Making Sense of the NBA Salary Cap

In the NBA, there are many ways to get creative and maximize the talent you put on a roster. The NBA has a salary cap but it is flexible. For example, the cap for this season is $70 million. Now, you don’t need to spend all of that. You, at minimum, need to spend $63 million. That $63 million represents the league minimum (90%) of the cap in which a team can spend. Should a team choose not to, (cough) the Philadelphia 76ers (cough), they’ll have to send a check to the NBA at season’s end for the and money

There are ways to however go over the salary cap. Let’s say you finish a season with a team payroll of $70 million, right at the cap. Now you have 2 players whose contracts are expiring and are looking to increase the amount they make on a yearly basis. Provided you contain their bird rights, you have the opportunity to bring them back and go over the salary cap. Teams that are under the cap are given a mid-level exception. This allows teams to sign a player for $5 million annually for 4 years and take them over the cap.

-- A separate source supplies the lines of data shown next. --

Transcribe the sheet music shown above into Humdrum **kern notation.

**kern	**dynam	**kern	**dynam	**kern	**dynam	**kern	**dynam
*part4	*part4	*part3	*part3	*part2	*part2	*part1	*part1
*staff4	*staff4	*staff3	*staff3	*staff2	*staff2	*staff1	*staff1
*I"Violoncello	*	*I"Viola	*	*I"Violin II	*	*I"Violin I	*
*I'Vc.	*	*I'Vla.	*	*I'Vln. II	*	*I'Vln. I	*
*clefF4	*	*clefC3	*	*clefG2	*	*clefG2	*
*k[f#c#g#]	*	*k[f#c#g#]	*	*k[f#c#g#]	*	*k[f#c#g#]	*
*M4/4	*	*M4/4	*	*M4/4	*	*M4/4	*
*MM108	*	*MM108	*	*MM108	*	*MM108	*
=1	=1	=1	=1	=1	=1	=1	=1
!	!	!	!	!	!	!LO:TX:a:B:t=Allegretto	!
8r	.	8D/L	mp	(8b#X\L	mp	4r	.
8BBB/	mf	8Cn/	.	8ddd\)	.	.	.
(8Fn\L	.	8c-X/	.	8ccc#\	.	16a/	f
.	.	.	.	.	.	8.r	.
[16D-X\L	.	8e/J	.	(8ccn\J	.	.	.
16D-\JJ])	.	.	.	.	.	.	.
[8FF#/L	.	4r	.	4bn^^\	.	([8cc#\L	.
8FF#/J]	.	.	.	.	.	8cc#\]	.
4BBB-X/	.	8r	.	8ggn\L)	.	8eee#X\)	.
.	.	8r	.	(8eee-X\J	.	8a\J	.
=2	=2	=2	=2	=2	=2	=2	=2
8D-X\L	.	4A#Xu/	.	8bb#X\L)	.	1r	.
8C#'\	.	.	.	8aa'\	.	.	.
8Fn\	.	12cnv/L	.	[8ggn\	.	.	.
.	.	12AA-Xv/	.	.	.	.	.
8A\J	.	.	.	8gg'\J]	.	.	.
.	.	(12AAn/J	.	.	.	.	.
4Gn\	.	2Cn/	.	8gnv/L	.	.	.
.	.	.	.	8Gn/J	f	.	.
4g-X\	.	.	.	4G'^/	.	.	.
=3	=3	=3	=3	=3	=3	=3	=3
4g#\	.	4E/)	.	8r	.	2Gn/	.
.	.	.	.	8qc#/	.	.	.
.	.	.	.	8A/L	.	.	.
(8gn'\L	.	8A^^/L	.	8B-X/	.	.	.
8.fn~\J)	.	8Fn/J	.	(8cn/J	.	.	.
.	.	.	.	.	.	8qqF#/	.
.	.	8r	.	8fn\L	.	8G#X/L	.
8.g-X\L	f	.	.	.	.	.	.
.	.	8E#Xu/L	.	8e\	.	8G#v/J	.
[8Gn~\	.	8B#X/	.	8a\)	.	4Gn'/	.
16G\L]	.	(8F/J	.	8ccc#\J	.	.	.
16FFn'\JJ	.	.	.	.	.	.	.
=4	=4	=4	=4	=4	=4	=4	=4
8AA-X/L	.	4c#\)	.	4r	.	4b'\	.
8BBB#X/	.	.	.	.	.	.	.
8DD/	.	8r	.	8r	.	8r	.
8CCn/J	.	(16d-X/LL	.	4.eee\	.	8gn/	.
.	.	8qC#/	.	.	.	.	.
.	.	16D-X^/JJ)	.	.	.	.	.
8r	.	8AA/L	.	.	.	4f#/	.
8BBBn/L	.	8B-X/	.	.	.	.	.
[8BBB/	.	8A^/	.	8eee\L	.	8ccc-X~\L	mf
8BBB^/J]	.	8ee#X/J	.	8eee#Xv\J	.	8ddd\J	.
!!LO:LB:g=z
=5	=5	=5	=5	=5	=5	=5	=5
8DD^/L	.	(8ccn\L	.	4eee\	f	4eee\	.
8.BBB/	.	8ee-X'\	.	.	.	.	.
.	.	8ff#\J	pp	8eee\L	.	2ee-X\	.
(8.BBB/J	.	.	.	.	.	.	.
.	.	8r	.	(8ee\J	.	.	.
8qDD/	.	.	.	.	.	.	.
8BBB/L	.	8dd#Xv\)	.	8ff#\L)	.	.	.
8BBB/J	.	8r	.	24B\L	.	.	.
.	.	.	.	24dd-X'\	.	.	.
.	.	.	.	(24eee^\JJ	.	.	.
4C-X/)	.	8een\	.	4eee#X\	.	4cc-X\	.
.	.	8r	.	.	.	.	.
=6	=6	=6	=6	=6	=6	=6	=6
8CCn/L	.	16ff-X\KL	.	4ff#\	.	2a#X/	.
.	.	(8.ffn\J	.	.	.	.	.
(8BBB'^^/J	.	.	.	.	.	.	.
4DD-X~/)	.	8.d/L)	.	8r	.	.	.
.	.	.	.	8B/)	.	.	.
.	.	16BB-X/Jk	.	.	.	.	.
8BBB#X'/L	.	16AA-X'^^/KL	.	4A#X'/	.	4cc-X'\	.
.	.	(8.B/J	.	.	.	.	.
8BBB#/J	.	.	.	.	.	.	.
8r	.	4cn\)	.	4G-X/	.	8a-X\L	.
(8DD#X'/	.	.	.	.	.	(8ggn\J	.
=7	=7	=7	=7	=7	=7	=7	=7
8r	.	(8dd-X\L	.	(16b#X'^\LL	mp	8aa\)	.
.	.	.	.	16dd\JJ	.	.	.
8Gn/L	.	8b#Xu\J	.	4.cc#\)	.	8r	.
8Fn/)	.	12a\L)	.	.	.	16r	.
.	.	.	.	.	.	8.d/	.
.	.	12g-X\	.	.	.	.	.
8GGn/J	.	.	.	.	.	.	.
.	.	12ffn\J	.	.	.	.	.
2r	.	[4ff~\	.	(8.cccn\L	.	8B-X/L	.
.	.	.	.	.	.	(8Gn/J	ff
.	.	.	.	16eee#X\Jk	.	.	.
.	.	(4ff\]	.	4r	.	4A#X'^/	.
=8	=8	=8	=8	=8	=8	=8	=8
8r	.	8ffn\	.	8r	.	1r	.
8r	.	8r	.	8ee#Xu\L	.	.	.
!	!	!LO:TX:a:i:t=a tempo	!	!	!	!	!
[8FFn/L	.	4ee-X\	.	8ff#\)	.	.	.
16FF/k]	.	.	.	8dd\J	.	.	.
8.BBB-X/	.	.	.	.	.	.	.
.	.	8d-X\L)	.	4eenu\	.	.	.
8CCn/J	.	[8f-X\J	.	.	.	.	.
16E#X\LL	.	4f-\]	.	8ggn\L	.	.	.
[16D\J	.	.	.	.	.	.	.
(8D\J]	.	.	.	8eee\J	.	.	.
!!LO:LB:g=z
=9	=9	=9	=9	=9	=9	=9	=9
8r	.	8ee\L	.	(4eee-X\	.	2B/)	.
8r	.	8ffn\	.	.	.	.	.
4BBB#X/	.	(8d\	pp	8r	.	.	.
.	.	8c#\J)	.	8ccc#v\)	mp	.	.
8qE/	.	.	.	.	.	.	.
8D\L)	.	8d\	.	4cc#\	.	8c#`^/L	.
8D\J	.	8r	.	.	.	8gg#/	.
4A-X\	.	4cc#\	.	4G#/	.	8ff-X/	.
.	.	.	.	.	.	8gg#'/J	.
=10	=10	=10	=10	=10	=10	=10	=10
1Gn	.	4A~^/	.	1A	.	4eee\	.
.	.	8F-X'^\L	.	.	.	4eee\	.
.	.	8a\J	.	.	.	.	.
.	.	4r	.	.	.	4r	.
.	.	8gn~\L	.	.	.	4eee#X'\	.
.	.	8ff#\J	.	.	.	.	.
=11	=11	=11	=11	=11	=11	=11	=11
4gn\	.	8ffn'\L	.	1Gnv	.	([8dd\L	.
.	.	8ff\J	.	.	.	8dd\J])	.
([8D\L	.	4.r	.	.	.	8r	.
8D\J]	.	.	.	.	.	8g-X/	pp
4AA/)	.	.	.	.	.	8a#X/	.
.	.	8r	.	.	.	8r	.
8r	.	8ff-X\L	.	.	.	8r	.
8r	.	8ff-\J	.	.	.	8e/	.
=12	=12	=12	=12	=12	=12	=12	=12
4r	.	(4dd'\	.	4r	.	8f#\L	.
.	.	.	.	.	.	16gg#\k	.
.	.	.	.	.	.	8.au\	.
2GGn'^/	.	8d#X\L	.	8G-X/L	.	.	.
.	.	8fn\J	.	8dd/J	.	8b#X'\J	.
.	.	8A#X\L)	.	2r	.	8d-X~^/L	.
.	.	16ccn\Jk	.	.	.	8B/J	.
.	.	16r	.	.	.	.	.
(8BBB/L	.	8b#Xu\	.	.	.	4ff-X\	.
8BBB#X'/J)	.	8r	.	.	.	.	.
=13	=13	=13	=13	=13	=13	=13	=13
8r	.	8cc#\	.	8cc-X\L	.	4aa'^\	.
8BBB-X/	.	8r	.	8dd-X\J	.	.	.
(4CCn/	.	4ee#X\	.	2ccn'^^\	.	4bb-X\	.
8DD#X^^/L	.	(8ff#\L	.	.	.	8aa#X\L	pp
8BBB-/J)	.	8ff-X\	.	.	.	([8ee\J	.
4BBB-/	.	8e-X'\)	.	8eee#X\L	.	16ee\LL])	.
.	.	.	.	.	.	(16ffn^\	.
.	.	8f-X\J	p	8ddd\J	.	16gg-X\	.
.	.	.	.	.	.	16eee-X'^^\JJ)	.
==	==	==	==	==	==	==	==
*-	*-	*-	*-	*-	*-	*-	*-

Teams already over the cap are given a mini mid-level exception valued at 3 years and $3 million per year. Teams are also still allowed to draft players and sign them if already over the cap. Once over the cap, the only way to bring players onto the roster is through mid-level/mini mid-level, the draft, or signing players to the veteran’s minimum which is approximately $1.3 million.

There is a catch for going over. For every dollar over the salary cap, teams are penalized approximately three times the amount over. In 2013-2014, the Brooklyn Nets were all in having brought in Paul Pierce, Kevin Garnett and Jason Terry to add to the expensive core of Deron Williams, Joe Johnson and Brook Lopez. With the salary cap that season set at approximately $71 million, the Nets had exceeded the cap with a team payroll just north of $100 million. That meant because they were over by about $30 million, they would have to pay the penalty. Some teams are willing to do this if one, ownership signs off on it, and 2, the front office believes this team has what it takes to win it all. The Nets luxury tax bill was somewhere around $80 million which ultimately meant that the Nets roster that year cost them $180+ million.

Next summer, the NBA salary cap is set to skyrocket due to a lucrative television deal. I have no doubt that all of this will become even more confusing than it already is. We’ll just have to wait and see what kind of new rules, regulations and restrictions the NBA can come up with.